Homo scriptor. Сборник статей и материалов в честь 70-летия М. Эпштейна - страница 8
Эпштейн говорит, что мы слишком долго подвергали остракизму лабораторию ученого. Это ложь, что в лаборатории человеческое существо будут исследовать как бездушный, предсказуемый механизм, обратят в вещь. Театр, музыка, балет – классические примеры подчиняющихся жестким правилам коллективов, объединенных общей целью. Они экспериментируют сообща и получают похвальный, удовлетворяющий всех результат. Но Эпштейн не останавливается на повседневном совместном труде участников исполнительских искусств. В 1980‐х он сумел сделать лабораторным труд ученого и писателя – этот самый прочный бастион индивидуального творчества. Исходя из мысли, что общение, будучи осознанным творческим процессом, может переступить границы простой беседы, подключив «приватность, уединенность и медитацию», он придумал «импровизационные сообщества», объединяющие писателей, которые попеременно погружаются то в многомерное мышление, то в одномерную речь. То есть пользуются преимуществом тишины и наслаждаются произнесенным словом. Таким образом, они объединяют «западный опыт ораторского искусства с восточной бессловесной медитацией»[16].

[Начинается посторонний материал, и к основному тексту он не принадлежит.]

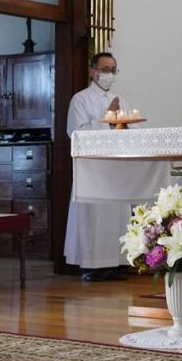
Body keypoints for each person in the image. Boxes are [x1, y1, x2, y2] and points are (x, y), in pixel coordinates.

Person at [64, 52, 132, 282]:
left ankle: (117, 263)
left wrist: (120, 124)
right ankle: (92, 266)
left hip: (115, 169)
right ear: (93, 71)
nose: (109, 74)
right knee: (94, 217)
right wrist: (106, 119)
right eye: (105, 69)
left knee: (116, 217)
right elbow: (76, 132)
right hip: (92, 170)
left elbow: (127, 130)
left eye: (113, 70)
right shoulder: (81, 99)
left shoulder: (121, 100)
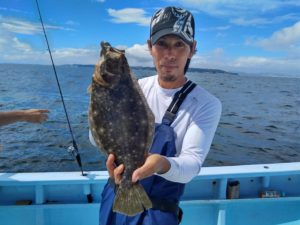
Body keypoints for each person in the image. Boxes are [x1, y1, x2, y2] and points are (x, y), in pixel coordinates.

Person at [90, 6, 222, 225]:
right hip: (114, 193)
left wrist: (161, 164)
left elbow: (191, 165)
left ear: (192, 49)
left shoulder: (206, 104)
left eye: (179, 44)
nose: (170, 54)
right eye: (162, 44)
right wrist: (100, 101)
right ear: (150, 47)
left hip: (158, 211)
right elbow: (95, 138)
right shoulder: (137, 88)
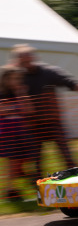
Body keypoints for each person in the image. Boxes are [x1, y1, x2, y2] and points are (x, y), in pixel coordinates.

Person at [10, 44, 78, 177]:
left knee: (67, 155)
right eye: (22, 60)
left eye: (28, 59)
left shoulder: (48, 72)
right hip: (33, 125)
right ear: (19, 61)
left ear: (33, 57)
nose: (26, 63)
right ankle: (39, 186)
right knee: (36, 160)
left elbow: (71, 83)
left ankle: (77, 179)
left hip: (53, 123)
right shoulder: (17, 77)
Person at [0, 65, 36, 199]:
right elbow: (2, 110)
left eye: (19, 78)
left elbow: (29, 110)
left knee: (29, 155)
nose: (18, 81)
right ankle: (10, 189)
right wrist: (15, 108)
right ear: (6, 80)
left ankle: (22, 175)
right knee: (12, 161)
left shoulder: (21, 93)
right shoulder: (2, 94)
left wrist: (22, 95)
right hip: (8, 132)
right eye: (15, 79)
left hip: (21, 130)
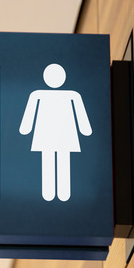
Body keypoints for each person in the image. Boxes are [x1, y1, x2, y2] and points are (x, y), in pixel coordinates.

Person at [19, 63, 91, 201]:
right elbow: (30, 114)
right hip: (53, 135)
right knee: (51, 161)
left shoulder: (71, 95)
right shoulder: (39, 95)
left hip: (57, 134)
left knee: (59, 160)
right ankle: (51, 192)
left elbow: (80, 114)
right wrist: (85, 130)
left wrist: (25, 129)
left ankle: (60, 193)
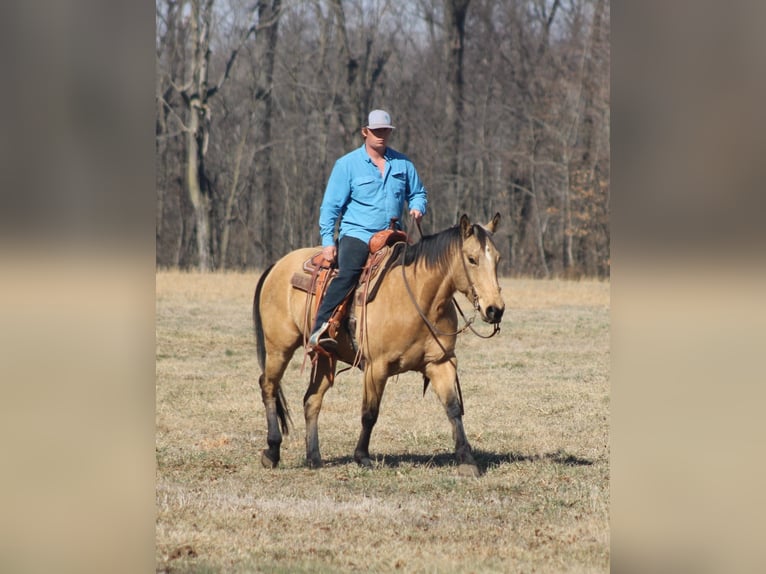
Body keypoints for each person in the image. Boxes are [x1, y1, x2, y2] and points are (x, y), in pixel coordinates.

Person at [308, 109, 428, 349]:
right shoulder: (347, 165)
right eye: (376, 131)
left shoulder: (403, 164)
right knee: (349, 274)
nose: (381, 135)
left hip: (394, 237)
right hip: (358, 234)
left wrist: (417, 207)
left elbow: (418, 192)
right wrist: (328, 241)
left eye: (385, 130)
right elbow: (330, 206)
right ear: (365, 132)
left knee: (417, 276)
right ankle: (321, 329)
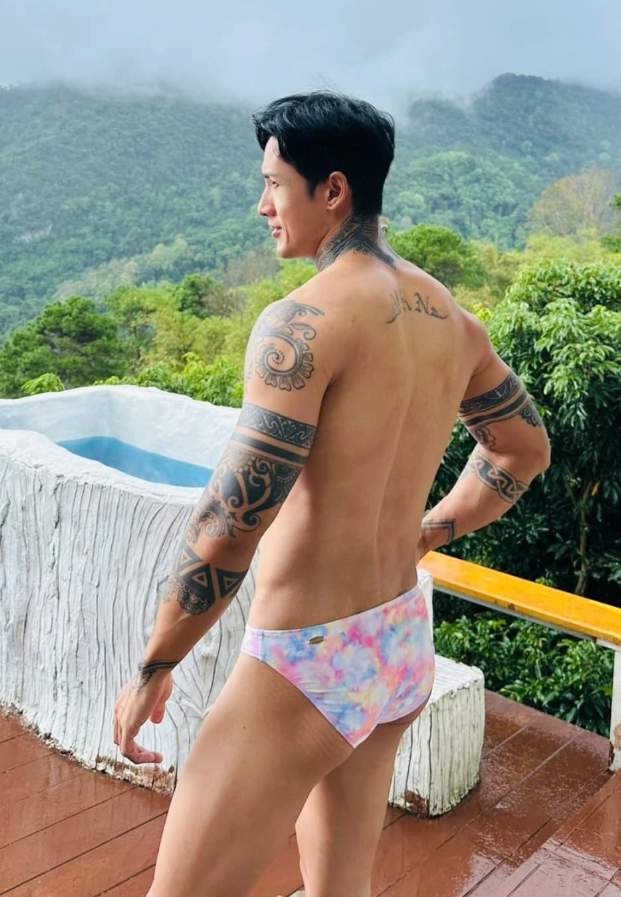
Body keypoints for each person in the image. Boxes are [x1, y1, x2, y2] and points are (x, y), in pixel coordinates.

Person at [113, 92, 550, 897]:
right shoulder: (449, 317)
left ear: (334, 190)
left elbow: (228, 523)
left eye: (274, 184)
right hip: (396, 639)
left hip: (306, 661)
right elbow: (523, 447)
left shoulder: (302, 325)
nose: (262, 204)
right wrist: (428, 531)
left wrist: (154, 665)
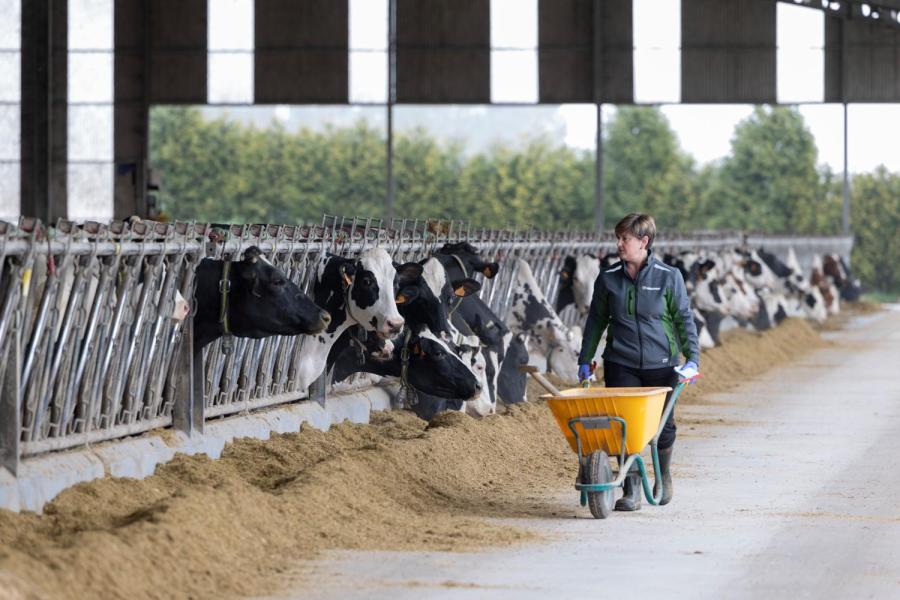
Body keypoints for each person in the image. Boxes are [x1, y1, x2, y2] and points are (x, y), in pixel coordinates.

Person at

То, что было экспериментом в восьмидесятых, теперь стало нормой – обмен текстовыми посланиями в режиме «nonstop». Спрашивается, почему же гуманитарии ворчат, вместо того чтобы радоваться? Слишком часто мы на что-то обижены, тоскуем о прошлом, прибегаем к самообороне. И что хуже всего – ненавидим новые технологии. Нет ничего удивительного, что мы не можем завоевать внимание и доверие корпораций (включая собственные университеты), которые производят товары, имеющие наибольший рыночный спрос: бомбы, потребительские изделия и услуги, красочно упакованную информацию и компьютерную технику.
В начале третьей главы Эпштейн отдает дань Михаилу Бахтину, первому русскому мыслителю-транскультуралисту. Одним из занятных парадоксов книги Эпштейна является тот факт, что Бахтин, в отличие от Эпштейна, был технофобом – терпеть не мог технических новинок. Даже телефон представлялся ему излишеством. Чем можно объяснить это отвращение, незаинтересованность в приборах, обеспечивающих мгновенную связь с удаленным собеседником? Связано ли это с желанием видеть перед собой лицо говорящего, слышать ничем не искаженную речь? Или с инстинктивным чувством, что техника всегда заставляет спешить? Поспешность мешает и в человеческом общении, и в постижении искусства. Возможно, для Бахтина интересен и важен был диалог с канувшим в лету сознанием, с которым общаешься через слова, запечатленные автором на бумаге, то есть диалог с мертвыми и воображаемыми собеседниками, а не с живыми, которым можно сию минуту позвонить. Бахтин уцелел в сталинскую эпоху, когда беседа была бесценна и зачастую опасна. В наше время – говори с кем хочешь и сколько хочешь, к твоим услугам маленькое мобильное устройство. Эпштейн не сторонник архаичного бахтинского мировосприятия. Но ему очень близки взгляды Бахтина на гибридную природу и центробежную энергию культур, на неизбежную ограниченность ума, который сам себе довлеет.